2026 novella by Jonathan Miles

Eradication is a novella by Jonathan Miles, first published by Doubleday in February 2026. Following the death of his son, a school teacher takes a job on a remote island in the South Pacific, where he is tasked with killing several thousand invasive goats. Introduced some 150 years earlier by whalers, the goats have denuded the island and destroyed the native flora and fauna. The grieving protagonist faces a conflict between the ethics of shooting the animals and his mission to restore the island. He also meets two men illegally fishing for sharks, further complicating his job. The novella was met with a positive reception by reviewers in several publications, including The Washington Post and The New York Times.

== Background ==
Scott Simon of NPR noted that the novel carried echoes of The Lord of the Flies and The Old Man and the Sea. In an interview with Simon, Miles explained the influence of those works: "I think that everything that a novelist or really any artist reads or hears somehow gets metabolized into what we make. So were they conscious influences? I'm not sure. But were they there? Definitely." In another interview with The Orange County Register, Miles stated that he was naturally drawn to the novel's topic of ecological stewardship based on his prior experience as a journalist covering the outdoors.

== Plot ==
A small vessel drops Adi on the fictional island of Santa Flora in the South Pacific. He is equipped with a rifle, several thousand rounds of ammunition, and enough provisions to last 5 weeks. His employer, a foundation, hired him to cull the island's invasive goats, which have decimated native populations of birds and other animals. Initially not sure what it would entail, Adi takes the job after personal crises: his son has died and his wife has left him. At the beginning of his stay, he finds an injured bird after chasing a few goats into some brush. He makes a cage for the bird in his lodge and identifies it in an almanac as a species of warbler thought to be extinct. The bird strengthens his resolve to kill the goats, but he still procrastinates. When he does finally kill a goat, he attempts to carry it home to eat because he feels bad about leaving the carcass. The goat, however, is too heavy, and he gradually ends up hacking off pieces of it until only the legs remain.

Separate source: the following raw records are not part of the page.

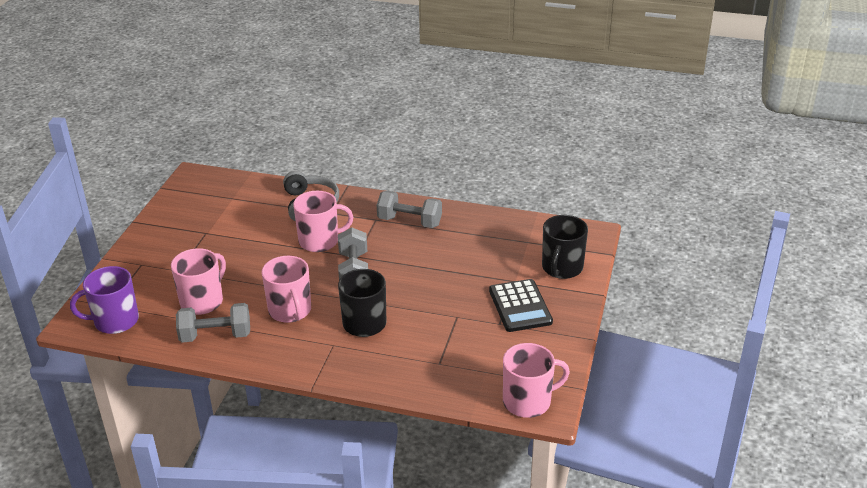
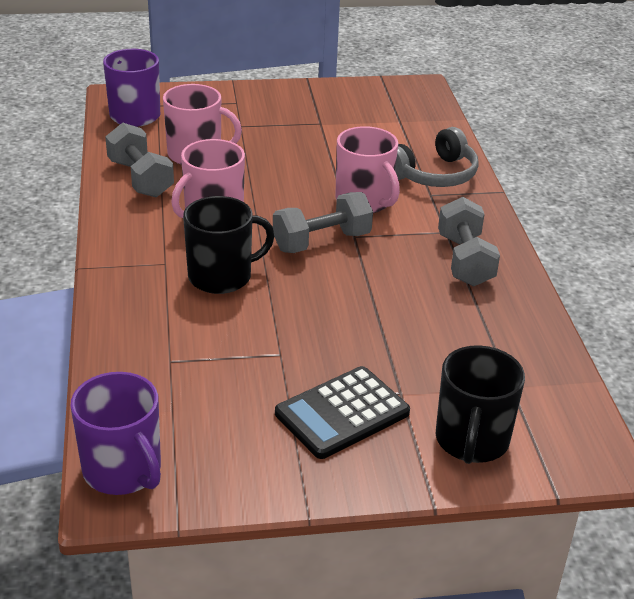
camera: 65 degrees right, 0 degrees up
pink mug [503,343,570,418] -> purple mug [70,372,161,495]
black mug [542,215,588,279] -> black mug turned 75 degrees counterclockwise [436,345,525,464]

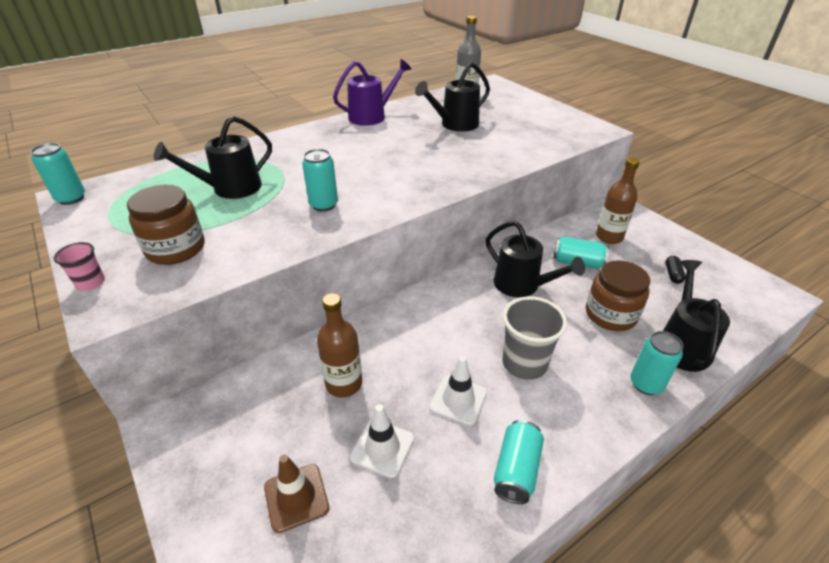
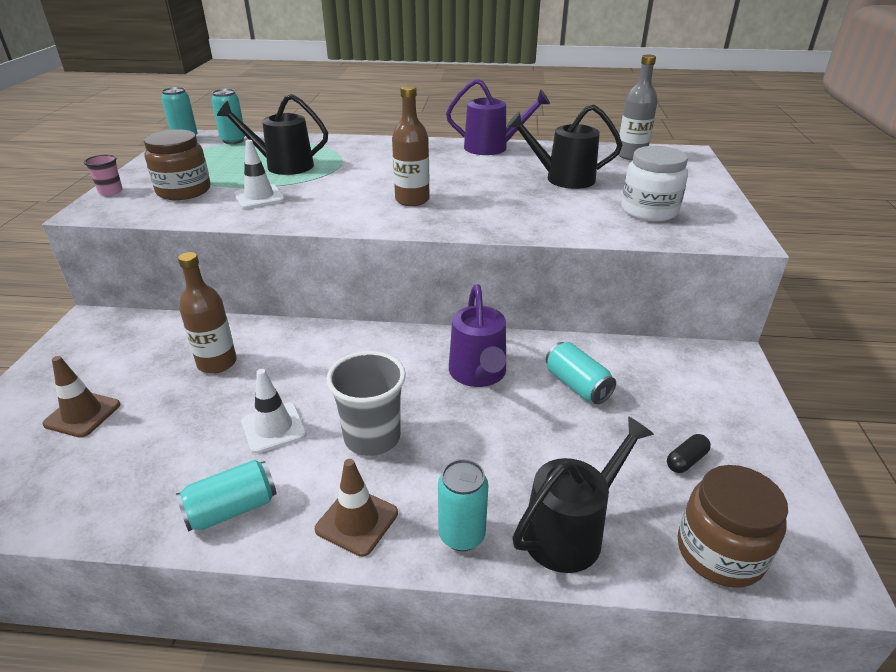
camera: 40 degrees right, 5 degrees down
turquoise can [302,149,338,212] -> turquoise can moved to [211,89,245,144]
white traffic cone [350,404,414,479] -> white traffic cone moved to [234,140,285,209]
black watering can [486,221,585,297] -> purple watering can [449,284,506,387]
brown jar [586,260,650,331] -> brown jar moved to [678,465,788,588]
brown bottle [596,158,640,244] -> brown bottle moved to [392,85,430,206]
none -> brown traffic cone [315,459,398,557]
none -> white jar [621,146,688,222]

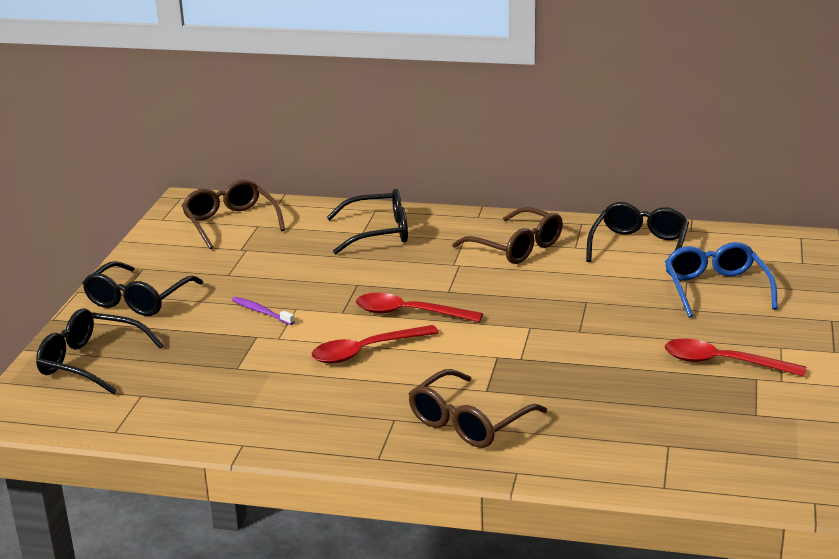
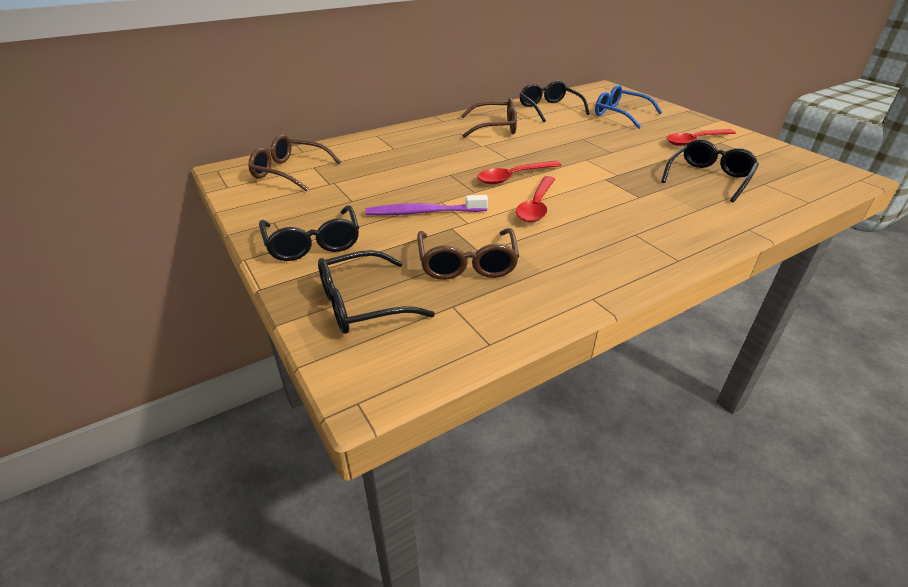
camera: 45 degrees left, 10 degrees up
purple toothbrush [232,297,295,325] -> purple toothbrush [365,195,488,215], size x1.73
black glasses [326,189,408,254] -> black glasses moved to [661,139,759,202]
brown glasses [409,369,547,448] -> brown glasses moved to [417,228,519,280]

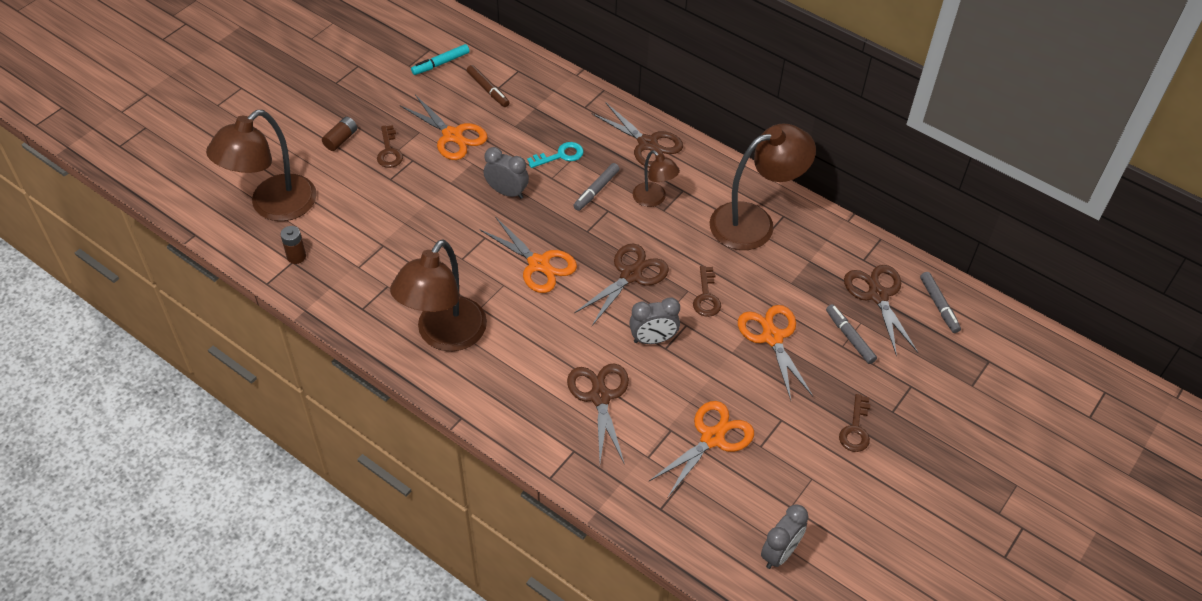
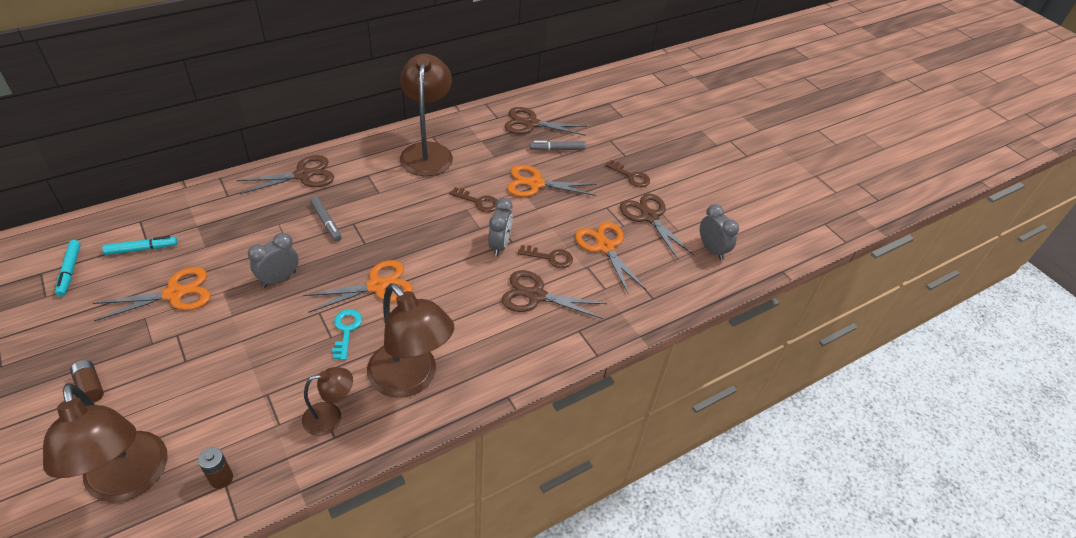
camera: 70 degrees left, 5 degrees down
brown key [377,125,403,168] -> brown key moved to [518,245,573,268]
brown marker [467,65,510,107] -> turquoise marker [102,236,178,255]
turquoise key [527,142,584,168] -> turquoise key moved to [332,309,362,360]
brown scissors [574,244,669,326] -> brown scissors moved to [620,194,694,260]
brown lamp [633,150,680,207] -> brown lamp moved to [302,367,353,436]
grey marker [920,272,961,333] -> none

While searching the islands, Adi comes across two men illegally fishing for sharks. They threaten to shoot him but back off after he explains his job. The fisherman draw a parallel between their slaughter of sharks and his killing of goats. Disturbed, he hopes to not see them again, and still struggling with shooting the goats, he devises a plan to eliminate just the male goats. Soon thereafter, he sees the fisherman dismembering a shark while it is still alive and throwing it back into the ocean. The next day, he finds them shooting at goats from their boat. While watching them, he thinks of his son's death. Two juvenile delinquents had been with his autistic son on the roof of their apartment building. He and his wife suspected that the boys goaded their son to jump. His wife wanted him to kill the two boys, but he refused and she left. The fisherman wave at Adi and motion for him to join in the killing of the goats. He lines up one of the men in the sights on his rifle and shoots him. He then finds the other man in his scope.

== Reception ==

Ron Charles of The Washington Post called the book "an instant classic". He viewed it as thought provoking and well constructed. Writing for The New York Times, Matt Bell also praised the novel's construction, viewing the protagonist's backstory as "a fable within the fable that sharpens and complicates these finely drawn moral dilemmas".